CERN is running AI models on FPGAs (specialized chips) to filter data from the Large Hadron Collider in real-time. The models are tiny enough to fit on silicon and fast enough to process particle collisions as they happen. This is a great example of AI inference at the extreme edge — when you have microseconds to decide what data to keep and what to throw away. Technical discussion on HN.
Hacker News

Matt Webb on why AI agents grind problems into dust

Matt Webb has a sharp observation about agentic coding: give an AI agent a problem and enough time, and it'll eventually solve it by brute force, even if that means rewriting everything down to the silicon. The challenge isn't whether agents can solve problems — it's getting them to solve problems efficiently and know when to stop. Worth reading if you're thinking about where AI coding tools are headed.
Simon Willison

Industry Moves

Wikipedia officially bans AI-generated content

Wikipedia's community voted to ban AI-generated content from the encyclopedia, citing concerns about accuracy and the need for human editorial judgment. The policy applies to both text and images. This is a clear statement about where one of the internet's most important reference sources stands on synthetic content. Discussion on HN.
Hacker News

Anthropic had 3,000 internal files exposed in a public CMS

Someone found thousands of Anthropic's internal documentation files publicly accessible through their content management system, including details about an unreleased project called "Mythos." The files have since been locked down, but not before revealing some interesting details about how Anthropic thinks about model development.

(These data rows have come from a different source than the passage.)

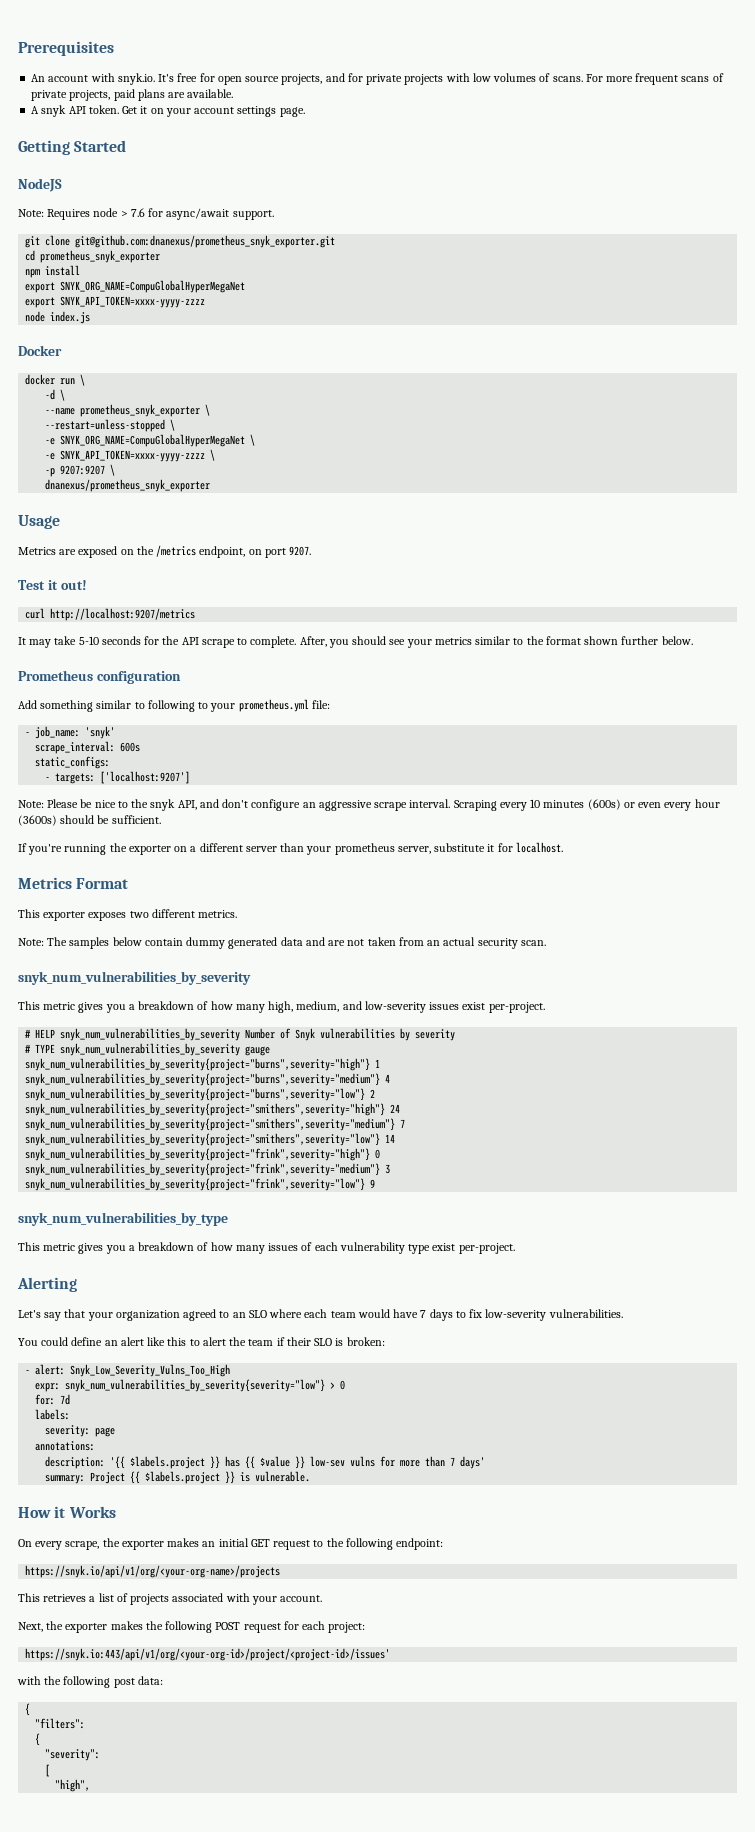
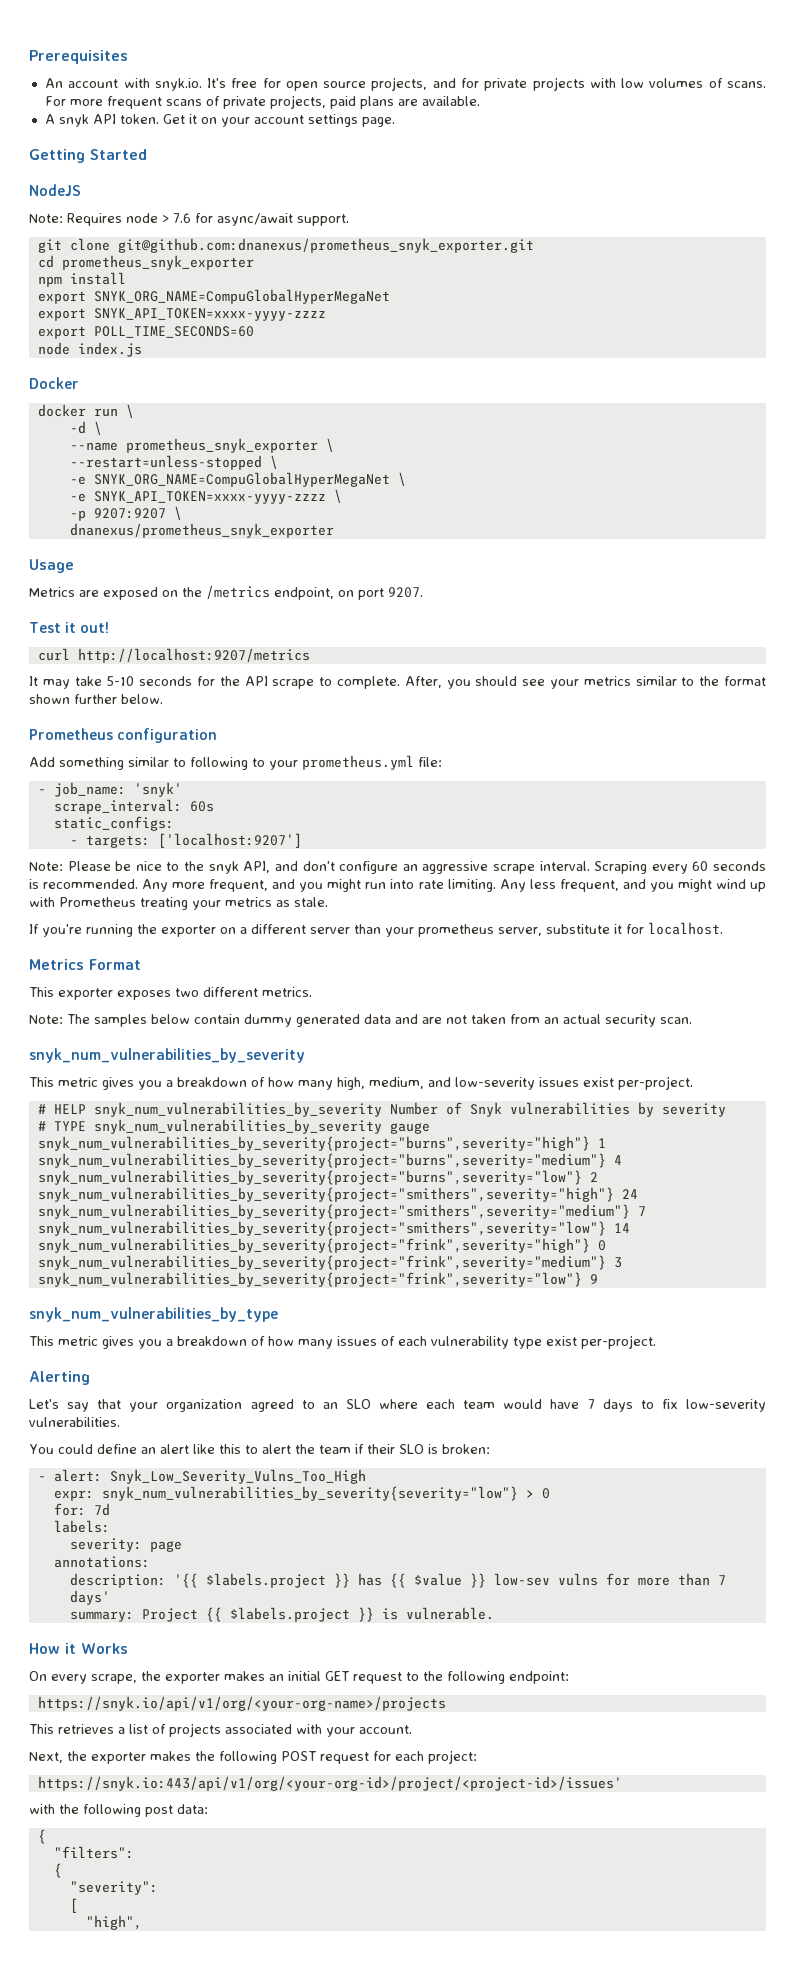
(206, 302) none -> [37,326,254,339] // export POLL_TIME_SECONDS=60
[120,742,141,752] 600s -> [189,801,214,812] 60s
[530,799,720,811] [18,815,161,826] 10 minutes (600s) or even every hour (3600s) should be sufficient. -> [692,861,766,871] [29,879,766,892] [29,897,328,910] 60 seconds is recommended. Any more frequent, and you might run into rate limiting. Any less frequent, and you might wind up with Prometheus treating your metrics as stale.

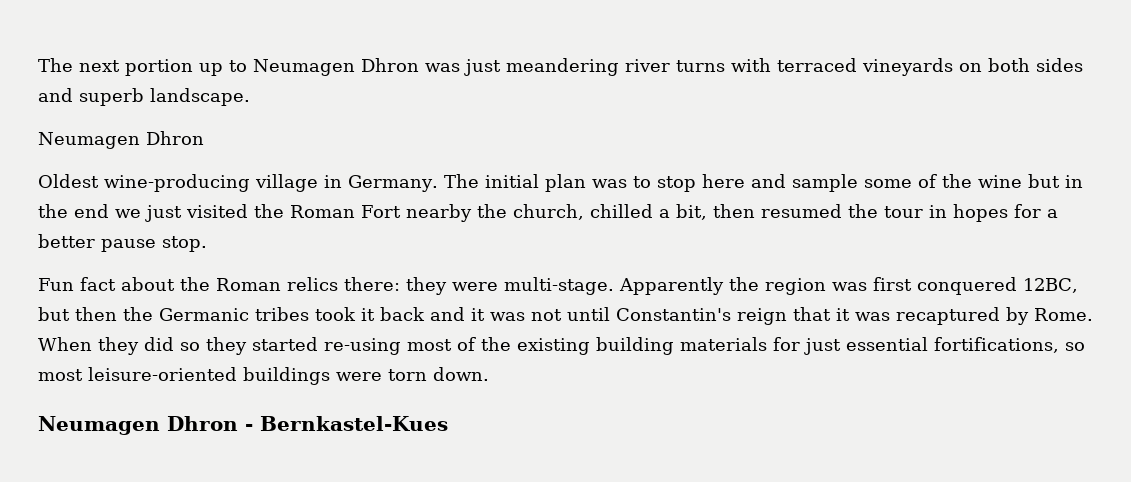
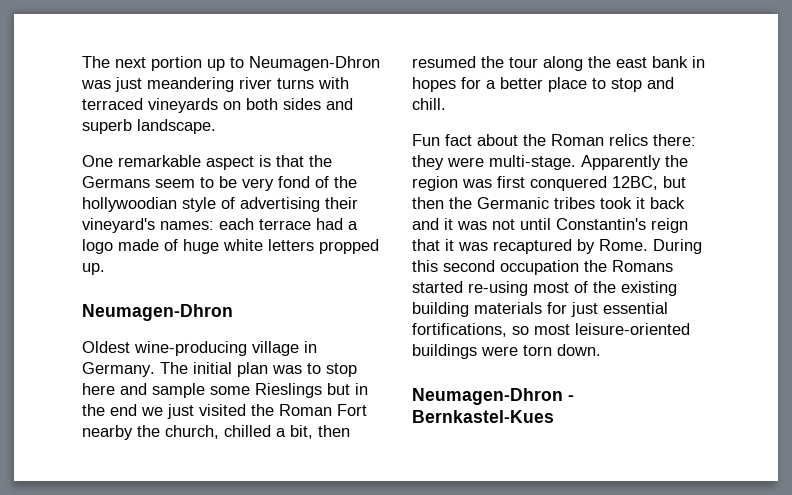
[253,58,419,76] Neumagen Dhron -> [249,56,380,71] Neumagen-Dhron
[38,131,204,149] Neumagen Dhron -> [82,155,332,170] [82,176,357,191] [82,197,358,212] [82,218,358,233] [82,239,379,254] [82,263,105,275] [82,304,233,321] One remarkable aspect is that the Germans seem to be very fond of the hollywoodian style of advertising their vineyard's names: each terrace had a logo made of huge white letters propped up. // Neumagen-Dhron
[917,174,1022,188] of the wine -> [255,383,322,398] Rieslings
(923, 212) none -> [543,56,688,71] along the east bank
[101,236,207,252] pause stop. -> [548,77,674,92] [412,98,446,110] place to stop and chill.
[38,337,247,355] When they did so they -> [653,239,702,254] [412,260,673,275] During this second occupation the Romans
[38,416,238,435] Neumagen Dhron -> [412,388,563,405] Neumagen-Dhron

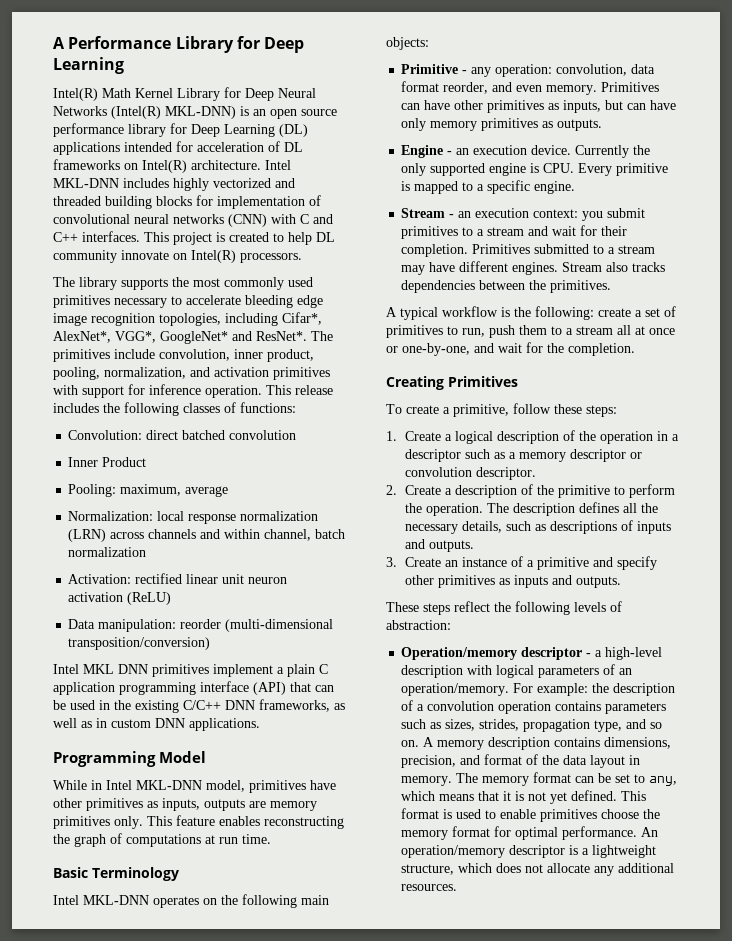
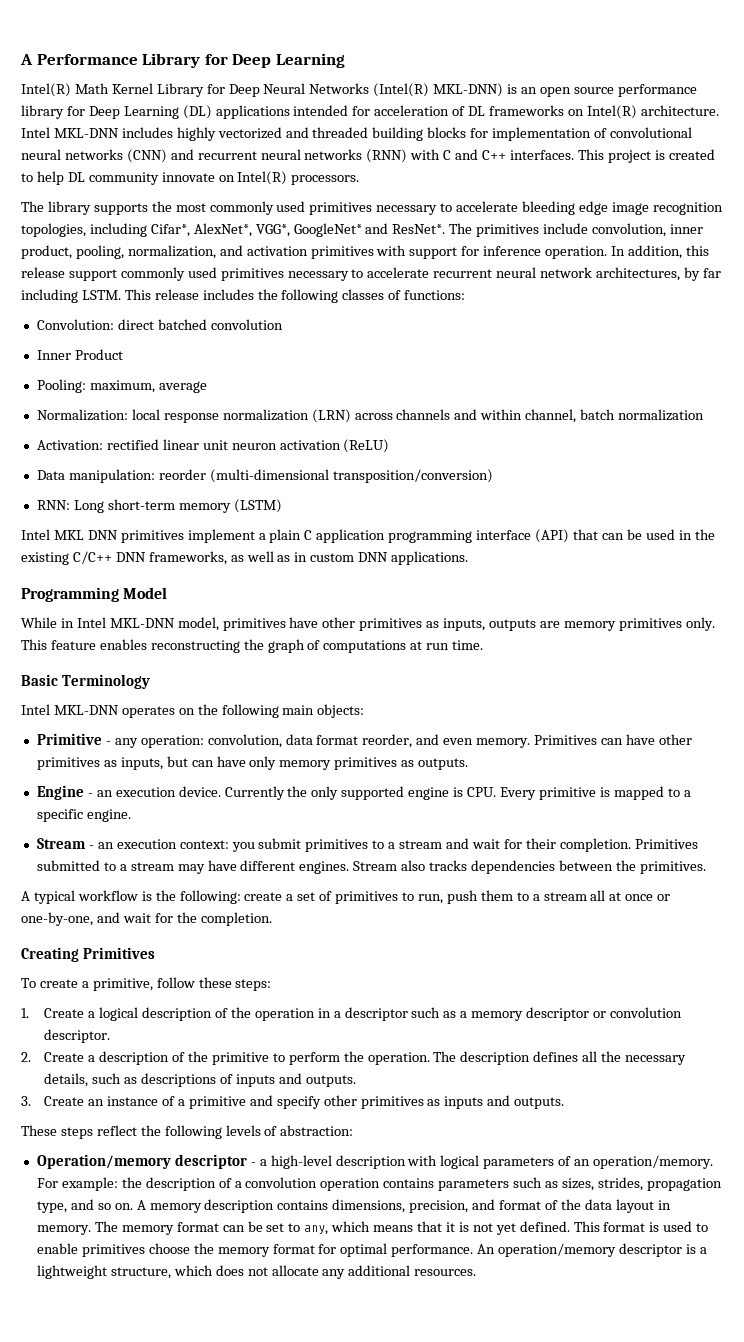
(267, 220) none -> [170,149,408,163] and recurrent neural networks (RNN)
(262, 391) none -> [611,245,709,259] [21,267,721,281] [21,289,121,303] In addition, this release support commonly used primitives necessary to accelerate recurrent neural network architectures, by far including LSTM.
(211, 643) none -> [36,499,282,513] // RNN: Long short-term memory (LSTM)

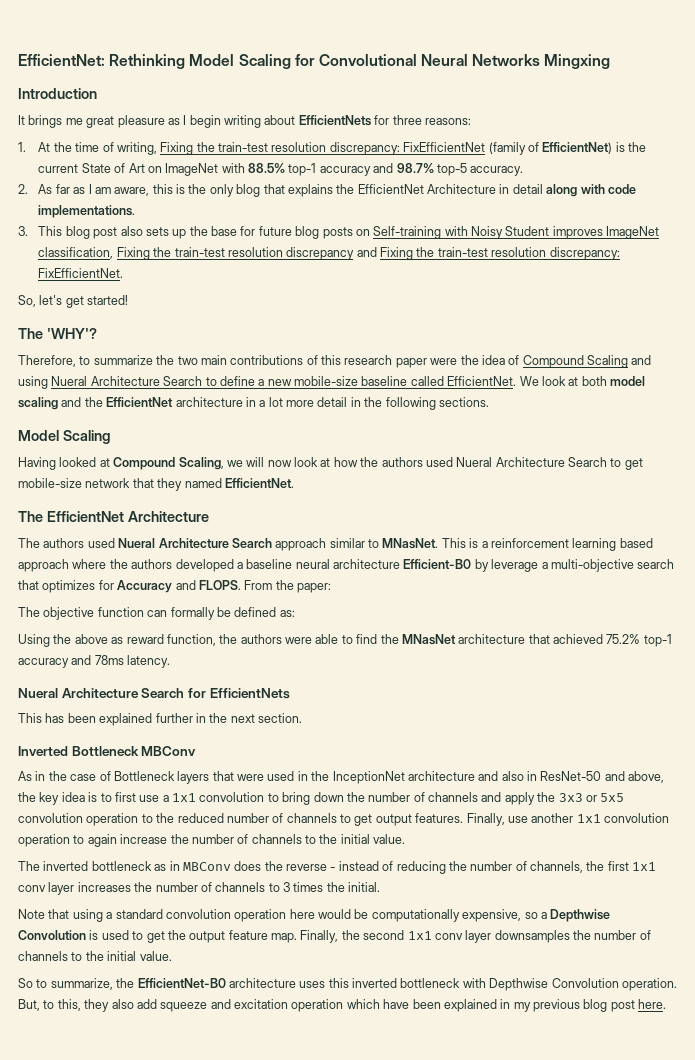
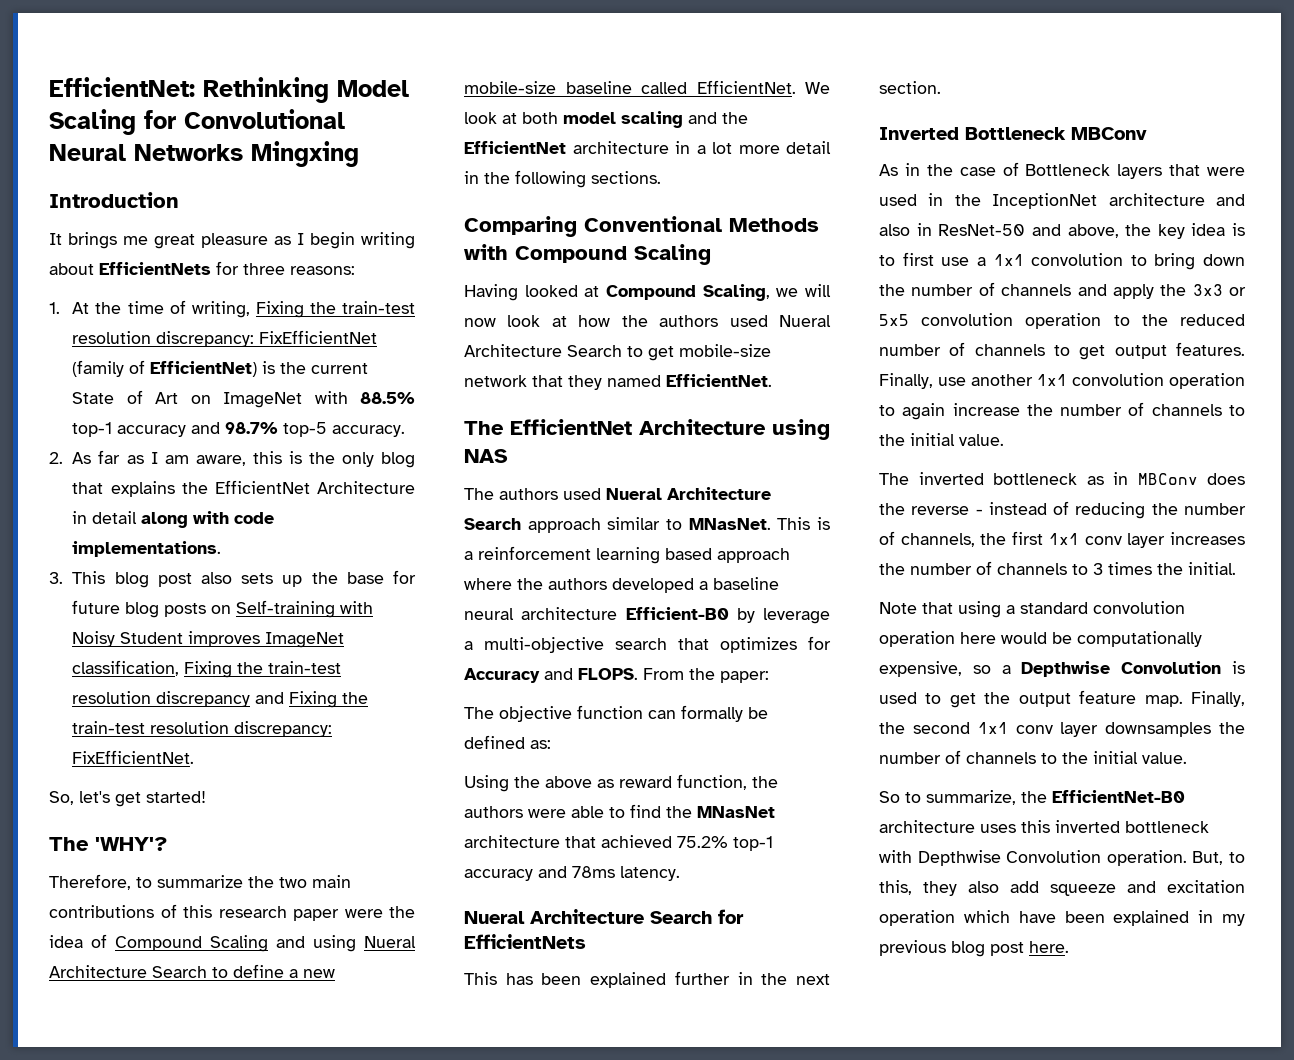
[18,430,59,441] Model -> [464,216,819,237] [464,244,627,263] Comparing Conventional Methods with Compound
(209, 516) none -> [772,419,830,440] [464,449,508,463] using NAS

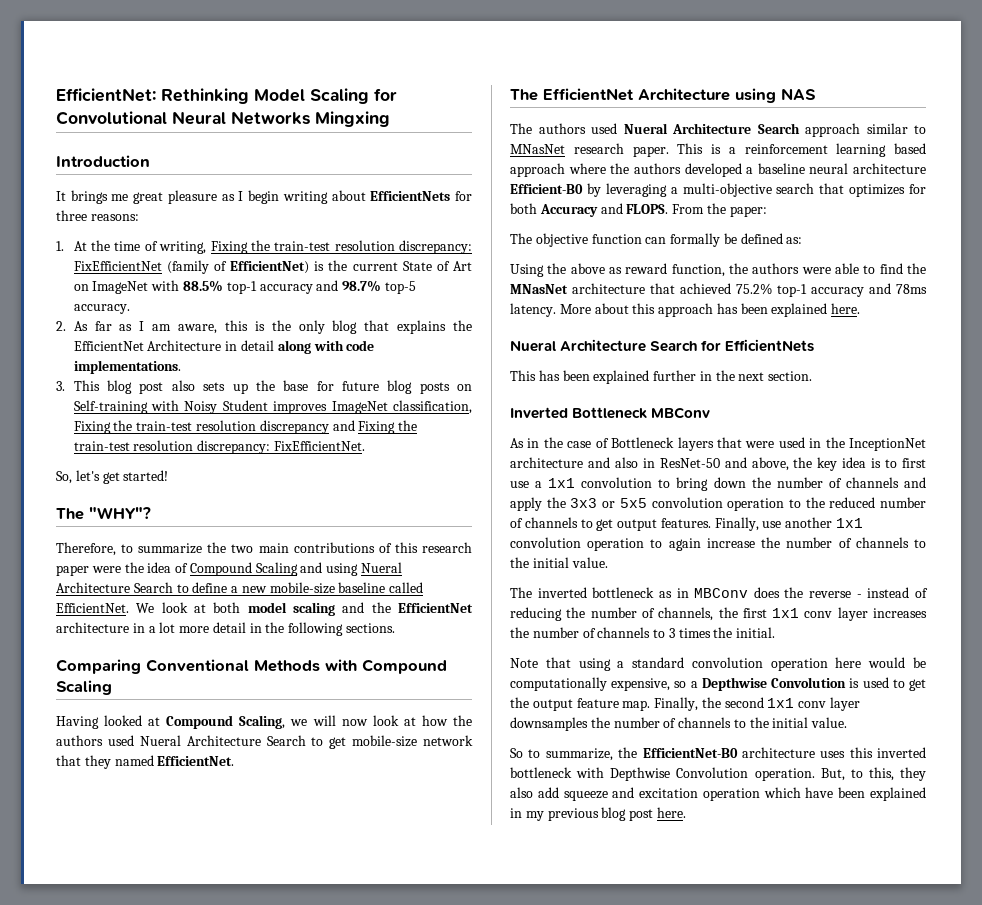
[95,837,168,851] 'WHY'? -> [89,507,151,519] "WHY"?
[688,518,771,530] MNasNet. -> [510,143,669,157] MNasNet research paper.
[763,608,830,624] leverage -> [605,183,667,197] leveraging
(831, 643) none -> [510,203,537,214] both
(680, 873) none -> [559,303,861,317] More about this approach has been explained here.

A reminder that even AI companies have security slip-ups.
Hacker News

Worth Reading

The first 40 months of the AI era

A thoughtful reflection on what's changed since ChatGPT launched in late 2022. The piece walks through how AI went from lab curiosity to daily tool, what worked, what flopped, and what patterns are emerging now that the initial hype has settled. Good Sunday morning reading if you want to zoom out and think about where we've been and where we're going.